Instructions to follow =
In the entries below, the lines from the one with "Who can I call" through the one with "How long does the certification period last?" are to be copied exactly; both ends count.
=== Section Start ===
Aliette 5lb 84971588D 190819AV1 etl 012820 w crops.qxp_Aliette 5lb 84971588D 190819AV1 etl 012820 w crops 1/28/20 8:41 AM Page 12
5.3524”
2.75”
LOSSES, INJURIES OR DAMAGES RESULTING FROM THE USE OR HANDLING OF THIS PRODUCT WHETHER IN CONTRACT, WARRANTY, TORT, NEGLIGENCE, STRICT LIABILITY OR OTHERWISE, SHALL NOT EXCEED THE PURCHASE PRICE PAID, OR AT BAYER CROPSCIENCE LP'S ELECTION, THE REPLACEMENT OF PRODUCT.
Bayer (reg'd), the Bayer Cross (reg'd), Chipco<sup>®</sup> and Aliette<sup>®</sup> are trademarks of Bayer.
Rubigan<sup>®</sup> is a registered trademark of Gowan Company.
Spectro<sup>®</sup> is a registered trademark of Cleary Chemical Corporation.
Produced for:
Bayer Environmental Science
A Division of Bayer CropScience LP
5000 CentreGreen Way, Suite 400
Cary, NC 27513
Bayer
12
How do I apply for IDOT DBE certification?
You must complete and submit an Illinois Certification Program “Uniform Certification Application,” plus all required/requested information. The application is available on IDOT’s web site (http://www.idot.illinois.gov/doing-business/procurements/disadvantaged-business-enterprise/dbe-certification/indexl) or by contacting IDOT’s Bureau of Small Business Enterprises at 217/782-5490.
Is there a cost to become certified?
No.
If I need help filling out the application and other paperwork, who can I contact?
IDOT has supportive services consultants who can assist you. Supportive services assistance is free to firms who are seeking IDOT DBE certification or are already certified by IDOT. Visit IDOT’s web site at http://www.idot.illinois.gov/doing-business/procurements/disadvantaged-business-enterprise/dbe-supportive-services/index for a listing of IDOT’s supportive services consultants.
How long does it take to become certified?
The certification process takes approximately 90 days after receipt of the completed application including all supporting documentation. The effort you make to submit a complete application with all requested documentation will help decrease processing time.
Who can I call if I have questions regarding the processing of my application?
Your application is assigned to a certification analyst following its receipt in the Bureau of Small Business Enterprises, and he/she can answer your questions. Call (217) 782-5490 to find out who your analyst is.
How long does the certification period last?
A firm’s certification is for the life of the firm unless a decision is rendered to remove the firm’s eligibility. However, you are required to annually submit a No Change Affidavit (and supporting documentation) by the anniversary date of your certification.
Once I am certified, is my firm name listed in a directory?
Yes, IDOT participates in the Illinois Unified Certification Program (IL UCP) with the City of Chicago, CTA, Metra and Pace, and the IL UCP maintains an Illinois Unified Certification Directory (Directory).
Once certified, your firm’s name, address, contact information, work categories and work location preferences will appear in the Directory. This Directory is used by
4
=== Section End ===
Result of this exercise =
Who can I call if I have questions regarding the processing of my application?
Your application is assigned to a certification analyst following its receipt in the Bureau of Small Business Enterprises, and he/she can answer your questions. Call (217) 782-5490 to find out who your analyst is.
How long does the certification period last?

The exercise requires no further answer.